Overdenking voor 26 februari | Door Charles Spurgeon
De verschijning van Christus
Wanneer Christus zal verschijnen, Die ons leven is, dan zult ook u met Hem verschijnen in heerlijkheid. (Kolossenzen 3:4)
Lees verder 1 Johannes 2:28—3:3.
Christus zal verschijnen. De tekst spreekt ervan als een vanzelfsprekend feit. “Wanneer Christus zal verschijnen.” Het is geen vraag in de Christelijke kerk of Christus zal verschijnen of niet. Is Christus niet al eens verschenen? Ja, op een manier.
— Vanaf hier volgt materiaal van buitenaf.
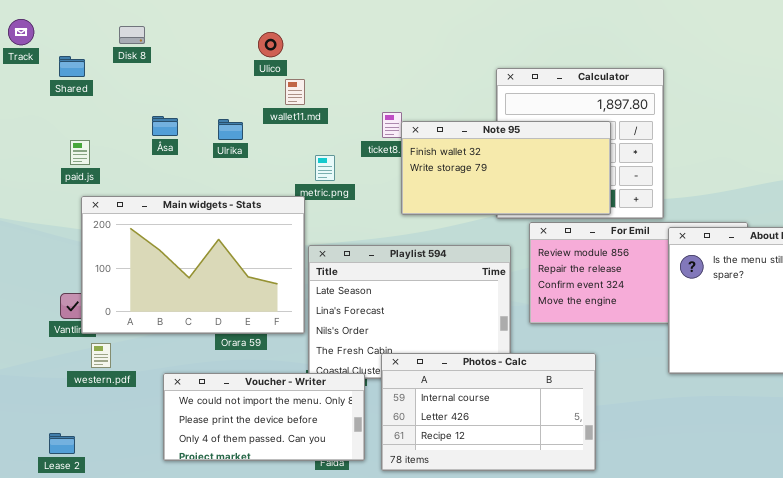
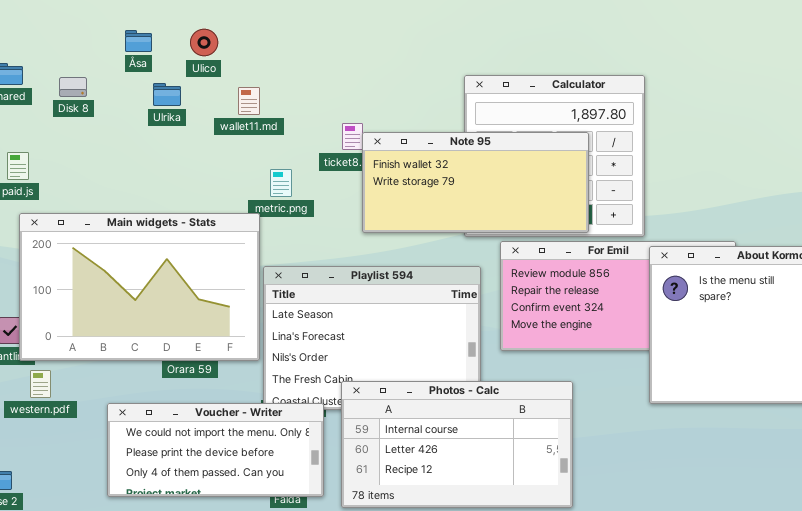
Disk 8: [119,26,145,44] -> [59,77,87,97], moved
Ulico: [258,32,283,57] -> [190,29,218,56], moved
Åsa: [152,116,178,136] -> [125,30,152,52], moved
Ulrika: [218,119,243,140] -> [153,83,181,106], moved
Ik las eens een eigenaardige uitdrukking van een oude goddelijke, dat de Openbaring ook wel de Verberging genoemd kon worden omdat het dat wat spoedig moet gebeuren eerder verbergt dan openbaart.
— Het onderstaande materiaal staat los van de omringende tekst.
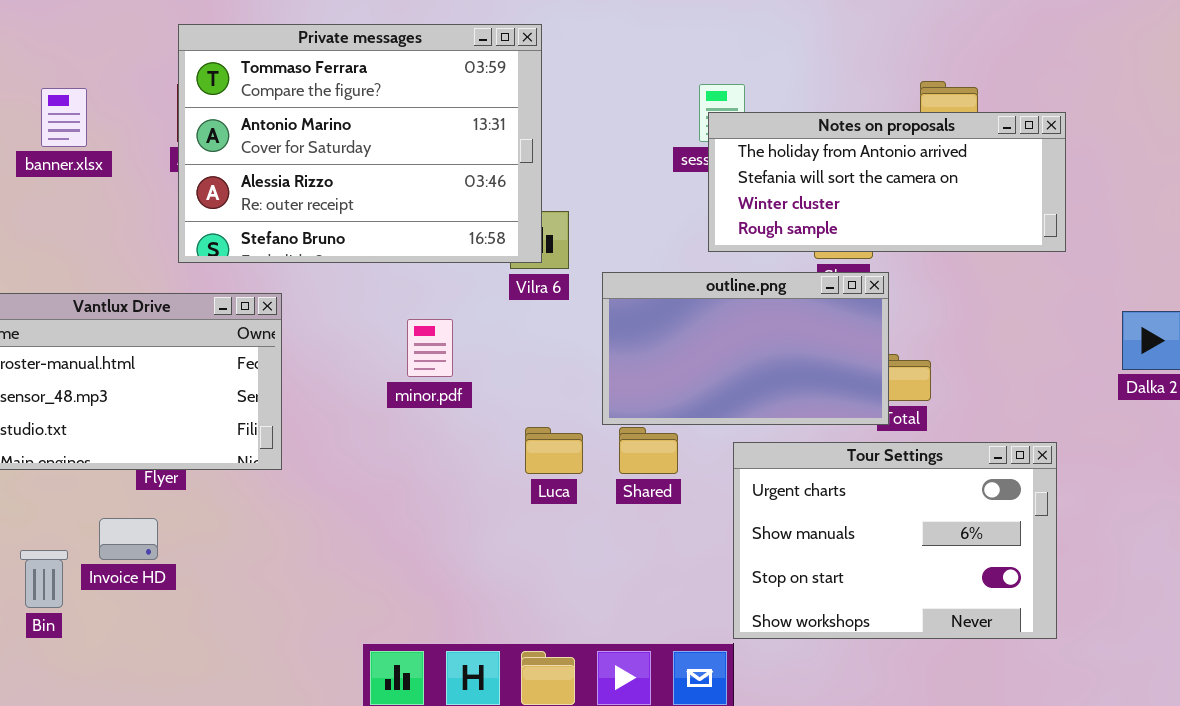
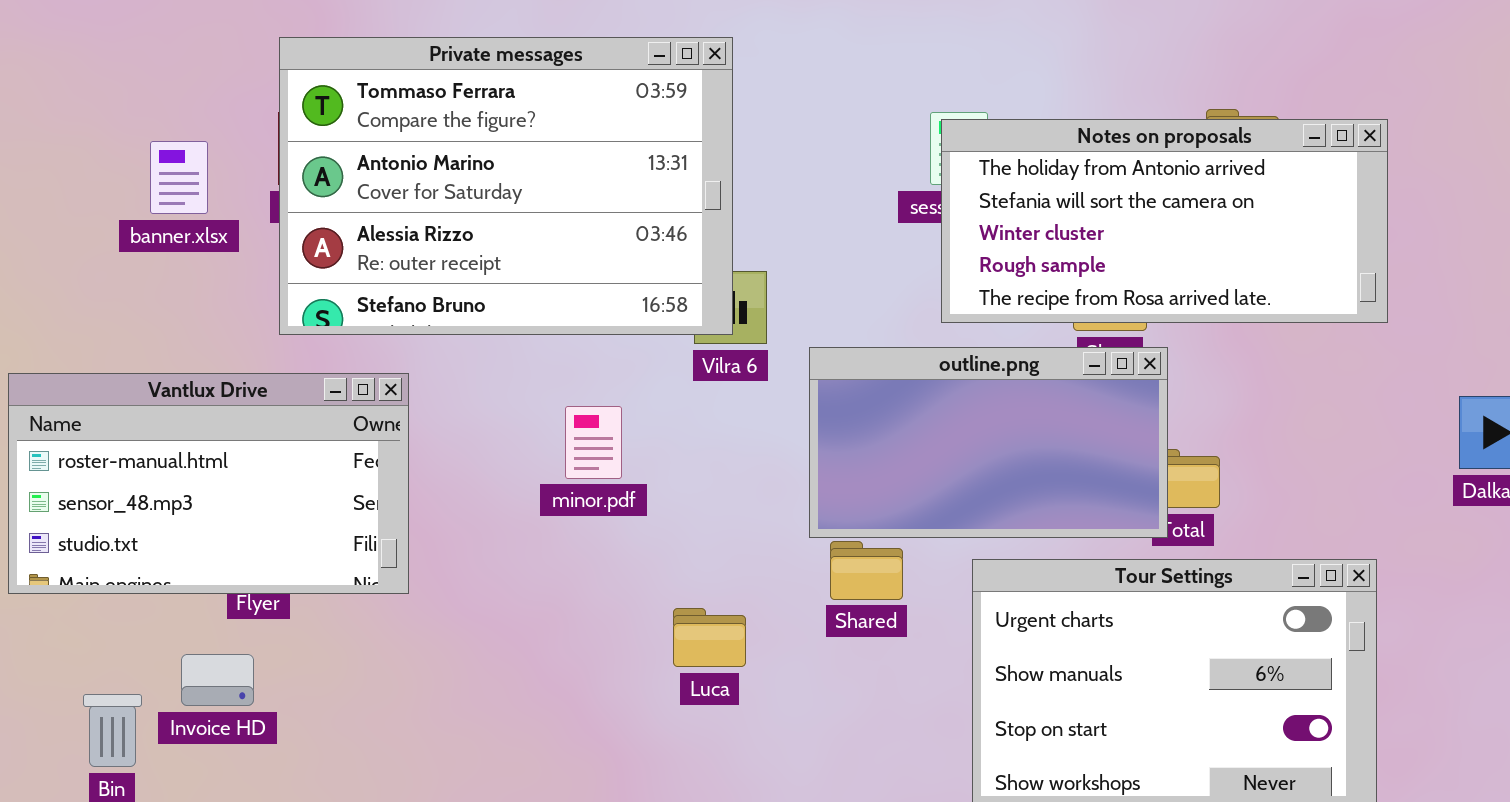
banner.xlsx: [41,88,87,147] -> [150,141,208,214], moved
Notes on proposals: [708,112,1066,252] -> [941,119,1388,323], resized
Luca: [525,427,583,474] -> [673,608,746,667], moved

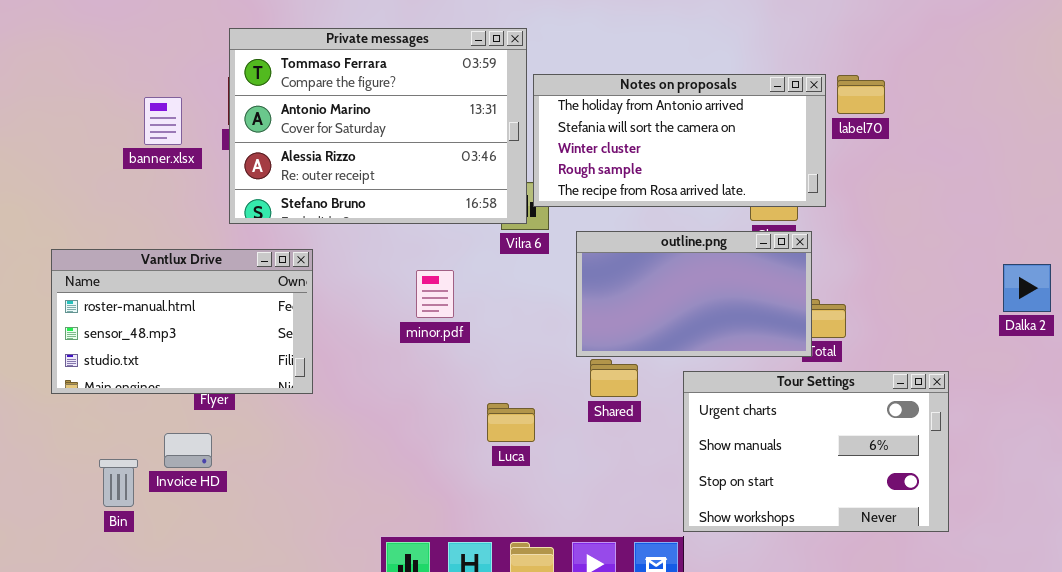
Notes on proposals: [941,119,1388,323] -> [533,74,826,207], moved

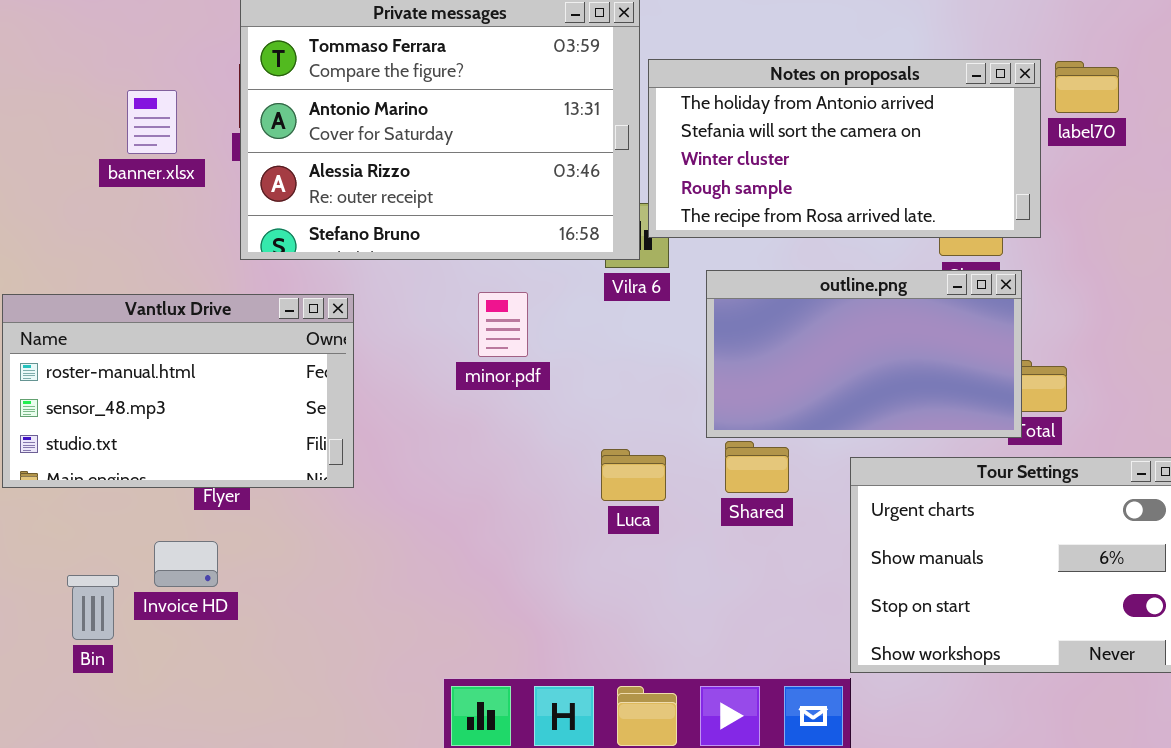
minor.pdf: [416,270,454,318] -> [478,292,528,357], moved
Luca: [487,403,535,442] -> [601,449,666,501], moved

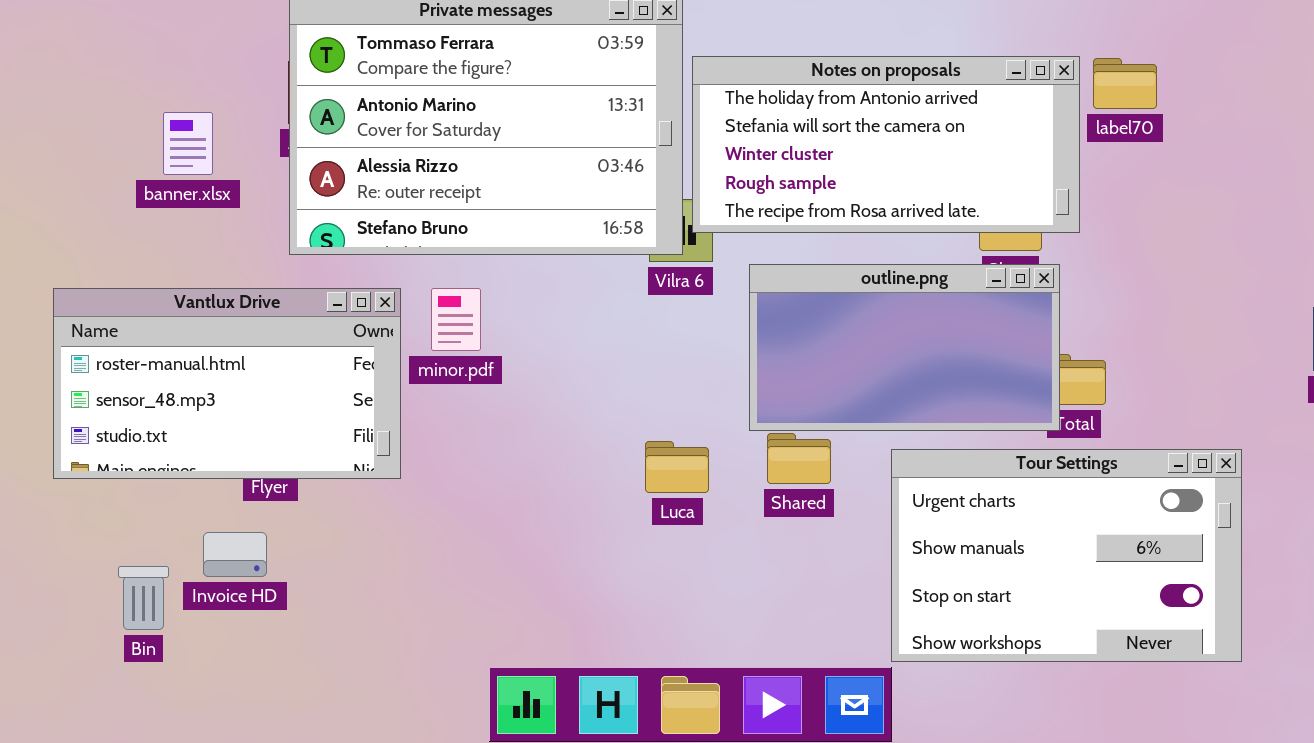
banner.xlsx: [127,90,177,154] -> [163,112,213,175], moved
minor.pdf: [478,292,528,357] -> [431,288,481,351], moved

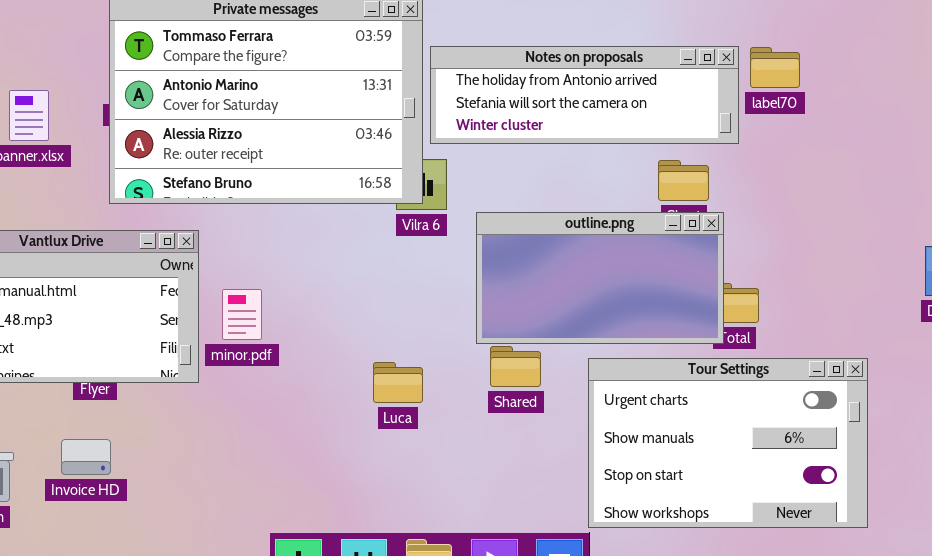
Notes on proposals: [692,56,1080,233] -> [430,46,739,144], resized
minor.pdf: [431,288,481,351] -> [222,289,262,340], moved
Luca: [645,441,709,493] -> [373,362,423,403], moved
Invoice HD: [203,532,267,577] -> [61,439,111,475], moved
Toen Jezus kwam was het nauwelijks een openbaring, het was een Verberging van onze Heere. Zeker is Hij “geopenbaard in het vlees.” Maar het is even waar dat Zijn vlees Zijn heerlijkheid verborg. De eerste verschijning was maar gedeeltelijk. We zagen Christus vaag. Christus in de mist van verdriet en wolken van vernedering. Maar Christus zal nog eens verschijnen in de sterkste betekenis van dat woord. Hij komt blinkend en schijnend. Hij laat het gewaad van minachting en schande achter Hem en verschijnt in de heerlijkheid van Zijn Vader en al Zijn heilige engelen met Hem.
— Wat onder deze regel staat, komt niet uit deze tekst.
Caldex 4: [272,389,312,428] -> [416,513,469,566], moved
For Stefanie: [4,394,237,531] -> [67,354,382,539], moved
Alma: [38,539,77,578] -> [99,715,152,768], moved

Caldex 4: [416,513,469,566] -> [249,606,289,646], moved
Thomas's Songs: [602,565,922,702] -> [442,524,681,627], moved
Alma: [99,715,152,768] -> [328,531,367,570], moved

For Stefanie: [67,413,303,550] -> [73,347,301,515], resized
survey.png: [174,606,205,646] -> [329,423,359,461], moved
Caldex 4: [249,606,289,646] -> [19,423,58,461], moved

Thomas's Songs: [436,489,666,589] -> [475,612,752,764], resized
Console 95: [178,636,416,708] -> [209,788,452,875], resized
Dat Christus zal verschijnen is wat Gods Woord elke keer leert, het is de vaste hoop van de kerk. Natuurlijk komen er dan duizenden vragen in je op: Hoe zal Christus verschijnen? Wanneer zal Christus verschijnen? Waar zal Christus verschijnen? Enzovoort. Wat Gods antwoorden zijn kunnen we onderzoeken, maar sommige vragen zijn gewoon brutaliteit. Hoe zal Christus verschijnen? Ik geloof dat Christus als persoon zal verschijnen. Als ik aan de tweede komst denk, kan ik het idee van een geestelijke komst niet toelaten. Dat lijkt me altijd de meest duidelijke dwaasheid. Christus kan niet geestelijk verschijnen want Hij is altijd al hier: “Zie, Ik ben met u al de dagen, tot de voleinding van de wereld. Amen” (Mattheüs 28:20).
Ter overdenking: Denk aan Christus’ drie verschijningen — in het verleden (Hebreeën 9:26), nu (Hebreeën 9:28) en in de toekomst (Hebreeën 9:28). Er zullen geen woordvoerders nodig zijn om ons over Zijn tweede komst te informeren (Mattheüs 24:23—27); elk oog zal Hem zien (Openbaring 1:7).